• Days 1-3: A concept and small beginning

    David05/10/2019 at 03:56 0 comments

    Robotics kits are expensive! Take a look at Vex robotics kits, it takes $500+ dollars to get a starter kit that includes a drive base, manipulator, robot controller and remote control! Don’t get me wrong, I grew up using Vex kits and I see it as the gold standard for learning robotics. However, the price tag is a huge barrier to entry.

    Additionally, if you want to start building bigger, badder robots, Vex is not the way to go!! In fact, there isn’t really a clear way to go. You have to start piecing together parts from a bunch of different locations, which gets real expensive quick. The electrical wiring starts getting way more complicated and dangerous. Plus now your having to cobble together code on an arduino or Raspberry Pi, not always an easy task that a beginner could do.

    If we truly want to see a future where robots are in every home making our lives easier, then we need a lot more people making them, even if it is just for fun! That’s the problem I’d like to solve. I want to create a fully functional robot kit for under $100, that includes a vex level robot base kit, robot controller, remote controller, and battery (cuz power is important!). Beyond that, I want to create the components to allow that kit to be able to grow into whatever robot you can imagine: a bigger power system, motor controllers, connectivity with things like Raspberry Pis to expand it computing ability, along with all the mechanical bits like motors and gearboxes.

    And a beginning!

    I decided I needed to make something move, and make it move now. Possibly not the most productive thing to do at the beginning of a large project, but it is what it is.

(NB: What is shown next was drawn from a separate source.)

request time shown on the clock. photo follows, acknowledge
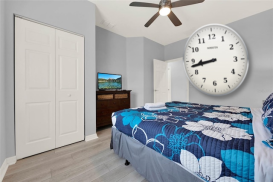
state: 8:43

    Butttttt  what to make???

    I’ve got some servos....

    I’ve got a raspberry Pi and a PWM shield...

    I’ve needed to dust off the 3d printer...

    So, I made a two jointed robot arm that has a UDP server to accept commands sent over wifi!!!!!

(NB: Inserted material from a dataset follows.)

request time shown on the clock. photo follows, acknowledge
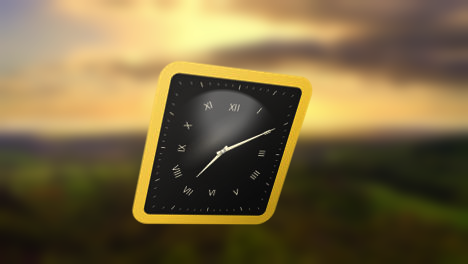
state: 7:10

    Started with drawing a quick part in Fusion 360 (my cad tool of choice for this project), printed it out with my Prusa 3d printer (awesome printer btw)

    Of course I didn’t plan for how the HS-645MG servos were going to slide in....

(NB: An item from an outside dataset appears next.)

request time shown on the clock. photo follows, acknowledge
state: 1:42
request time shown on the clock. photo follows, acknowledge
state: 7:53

    Butttt a quick fix with the saw made things better!

    Also, the holes weren’t quite accepting of the M4 bolts I used to mount the servos so had to drill out the holes. I also used some nice 17mm metal servo horns that had m3 threaded holes.

    Here’s a top view with banana for scale.

    Electronics wise, I used a RaspberryPi 3 with a Adafruit pwm hat hooked up to 4 AA battteries to power the servos.

    After a bit of code....

    IT’S ALIVE!!!!!!!!!!!

    If you want to take a peek at the code (not well commented btw...), grab the stl for the arms, or look at the drawing for demininsions I setup up a github repo here.

    Out of curiosity, I pulled together the bill for what I just did:






    HS-645MG servo




    17 mm servo horn




    Raspberry Pi3




    SD card




    Battery holder




    servo hat






    Holy crap! $130 to make a creepy crawly robot???

    Granted, it’d be easy to make something half as expensive and achieve the same funtionality, but still, spending at least $60 to just make a wirelessly controlled creepy crawly is a bit much! Thus why I want to do this project. Making a simple robot like that should be cheap and simple, and not take someone that has an engineering degree 5 hours to put together!

    Up next:

    While that was a fun exercise and serves to sorta prove that there is a problem (or that I have a problem since I just had all that stuff laying around), I really need to take a step back and evaluate what the requirements for competing in the Hackaday prize are and what my goals for the project truly are.